Monday, September 15, 2025

Leon Cheo | People Like Us, “Past Times,” Season 1, Episode 4 / 2016

the racecar driver and the pastry chef

by Douglas Messerli

 

Leon Cheo (screenwriter and director) People Like Us, “Past Times,” Season 1, Episode 4 / 2016 [8 minutes]

 

Finally, Joel and Ridzwan go on a “regular” date, once more a surprise to the shy, closeted man since Joel takes him to a huge flea market. There he finds a childhood “Racecar” driver viewer, explaining that as a child he was fixated on the sport—an unexpected palindrome—but didn’t want to end up with broken bones. Ridzwan admits that as a child he wanted to be a pastry chef, but probably would have wound up fat.

     When they begin to explore where they might go next, Ridzwan reveals that he doesn’t like the beach. Since he doesn’t like crowded places, Joel suggests Ridzwan take him somewhere that he likes, which takes them and the audience on a trip into Ridzwan’s past.

     He walks him first to a playground where as a child he played soccer after school. He asks if Joel was in sports, who conjectures that he was probably in band practice where he played drums.

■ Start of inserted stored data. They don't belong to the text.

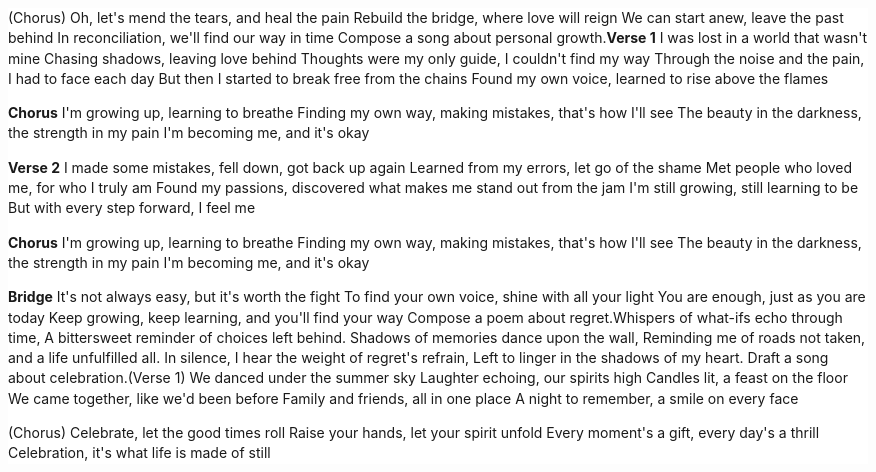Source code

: (Chorus)
Oh, let's mend the tears, and heal the pain
Rebuild the bridge, where love will reign
We can start anew, leave the past behind
In reconciliation, we'll find our way in time<end>
Compose a song about personal growth.<start>**Verse 1**
I was lost in a world that wasn't mine
Chasing shadows, leaving love behind
Thoughts were my only guide, I couldn't find my way
Through the noise and the pain, I had to face each day
But then I started to break free from the chains
Found my own voice, learned to rise above the flames

**Chorus**
I'm growing up, learning to breathe
Finding my own way, making mistakes, that's how I'll see
The beauty in the darkness, the strength in my pain
I'm becoming me, and it's okay

**Verse 2**
I made some mistakes, fell down, got back up again
Learned from my errors, let go of the shame
Met people who loved me, for who I truly am
Found my passions, discovered what makes me stand out from the jam
I'm still growing, still learning to be
But with every step forward, I feel me

**Chorus**
I'm growing up, learning to breathe
Finding my own way, making mistakes, that's how I'll see
The beauty in the darkness, the strength in my pain
I'm becoming me, and it's okay

**Bridge**
It's not always easy, but it's worth the fight
To find your own voice, shine with all your light
You are enough, just as you are today
Keep growing, keep learning, and you'll find your way<end>
Compose a poem about regret.<start>Whispers of what-ifs echo through time,
A bittersweet reminder of choices left behind.
Shadows of memories dance upon the wall,
Reminding me of roads not taken, and a life unfulfilled all.
In silence, I hear the weight of regret's refrain,
Left to linger in the shadows of my heart.<end>
Draft a song about celebration.<start>(Verse 1)
We danced under the summer sky
Laughter echoing, our spirits high
Candles lit, a feast on the floor
We came together, like we'd been before
Family and friends, all in one place
A night to remember, a smile on every face

(Chorus)
Celebrate, let the good times roll
Raise your hands, let your spirit unfold
Every moment's a gift, every day's a thrill
Celebration, it's what life is made of still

     He next ambles over with Joel to a small concession area, now closed, where’d they go after soccer to buy ice pops. “And then,” Joel asks, making Ridzwan curious as to why he wants to know about his past. Nonetheless he takes him to his primary school, where the two peer in through a high fence at children playing in the schoolyard. And soon after Ridzwan continues in his childhood memories, recalling that as a child he had a huge crush on the captain of the badminton team. “I didn’t know why I was attracted to him, or why he was so cool, but I started to try to be friends with him….” Joel interrupts with a joke involving a “shuttlecock,” which irritates Ridzwan in the midst of telling him personal things he’s never told anyone before.

     He asks Joel how long was his last boyfriend, which, of course, again elicits a joke, before he states that the relationship lasted 6 months and that the choice to break up was not his. In fact, he admits that all of his former companions broke up with him. Maybe “I couldn’t make them like me enough to stay.”

     Ridzwan finally takes him to a place where he and other boys used to go to play “catch,” the tree he points out being the “house.” It was there also that he received his first kiss. With a girl, he adds. “I was so young. I wanted to be normal.” When Joel moves forward to kiss him, Ridzwan once more expresses the fear that they might be seen.

     They wind up back in Joel’s bed, this time with him having bought a number of condoms. And this time, in quite graphic sex, Joel does get fucked. Having enjoyed the day, he can’t wait to tell his university friends Michelle and Alvin. But Ridzwan asks that he not tell his friends about him.

      So ends a quite revealing episode where we see Ridzwan still caught up in his childhood past, while Joel doesn’t feel worthy of the men he meets. It’s clear this would-be racecar driver and pastry chef must reconcile a past of heterosexual innocence with a future of gay self-acceptance and worthiness, problems that face many a gay couple.

 

Los Angeles, June 7, 2023

Reprinted from My Queer Cinema blog (June 2023).